ЗАДАНИЯ:
- a) Перескажите короче абзац текста о белорусской модели, который начинается словами «Если говорить об экономическом аспекте». Сохраните его основные факты.
- b) За счет чего, согласно тексту о белорусской модели, в нулевых годах был серьезный рост ВВП?
- c) Изложите текст о белорусской модели в двух предложениях.

В нашем случае это еще и персоналистский режим, когда вся система заточена под одного человека. С одной стороны, в этом ее сила, потому что он все держит в одном кулаке и на всех нагоняет страх. С другой стороны, в этом, возможно, и ее ахиллесова пята. Потому что сейчас, когда Лукашенко заводит разговор о транзите власти, есть большие опасения и у него самого, что все поползет по швам, если в системе возникнет двоевластие. Если, например, Лукашенко перейдет на какую-то должность во главе Всебелорусского народного собрания, а президентом станет пусть даже преданный и лояльный ему человек.
Но даже такой лояльный кадр, получив власть, может повести свою игру.
Трудно вообще представить, что сам Лукашенко согласиться сидеть в стороне, не проводить совещания, не давать указания докторам, аграриям, ученым, писателям и всем остальным. Есть риск, что эта система треснет при таком вот вынужденном даже не реформировании, а изменении дизайна в связи с предполагаемым транзитом власти.
Если говорить об экономическом аспекте белорусской модели, то надо сказать, что экономическое чудо, которое было в нулевых годах, сдулось. Тогда за счет российских дотаций был серьезный рост ВВП, очень хороший по постсоветским меркам рост благосостояния, а Лукашенко имел достаточно высокую реальную популярность.
Но как только был исчерпан ресурс советской индустриальной базы, как только Москва стала жадничать по поводу выдачи всяких бонусов, льгот и скидок, выставляя взамен дискомфортные требования, белорусское чудо растворилось. Уже во втором десятилетии 21 века рост ВВП имел минимальные значения, наметилось отставание от среднемировых темпов, а разговоры пропагандистов о «восточноевропейском тигре» заглохли.

ВЫДЕРЖКИ ИЗ ДАННЫХ:
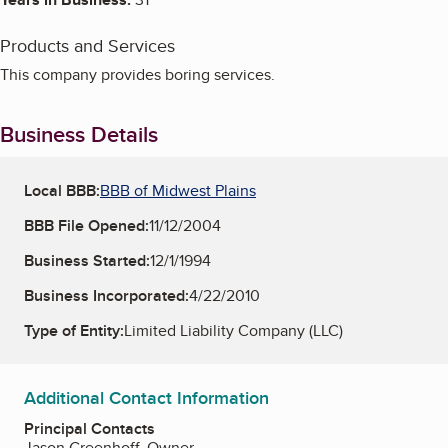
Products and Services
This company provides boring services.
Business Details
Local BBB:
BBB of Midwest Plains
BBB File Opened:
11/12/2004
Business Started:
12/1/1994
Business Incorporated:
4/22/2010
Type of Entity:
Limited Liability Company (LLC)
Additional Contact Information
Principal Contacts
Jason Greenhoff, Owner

* * *

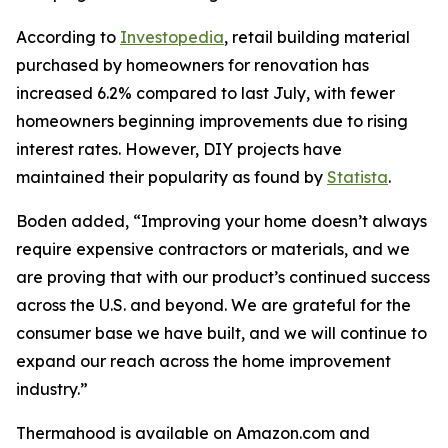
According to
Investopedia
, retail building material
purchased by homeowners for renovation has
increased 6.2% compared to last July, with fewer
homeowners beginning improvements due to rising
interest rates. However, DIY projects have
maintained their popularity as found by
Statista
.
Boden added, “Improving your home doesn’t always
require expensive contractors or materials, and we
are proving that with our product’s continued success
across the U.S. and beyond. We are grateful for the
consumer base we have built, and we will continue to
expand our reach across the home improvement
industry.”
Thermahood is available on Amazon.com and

ОТВЕТЫ ПО НОМЕРАМ:
- a) Экономическое чудо нулевых годов сдулось. Тогда благодаря российским дотациям серьезно рос ВВП, а благосостояние росло очень хорошо по постсоветским меркам. Лукашенко в то время был по-настоящему популярен.

- b) За счет российских дотаций.

- c) Персоналистский режим заточен под одного человека, и при транзите власти возникновение двоевластия может привести к тому, что система треснет. Экономическое чудо нулевых держалось на российских дотациях и сдулось, когда ресурс советской индустриальной базы был исчерпан, а Москва стала жадничать, так что во втором десятилетии 21 века рост ВВП стал минимальным.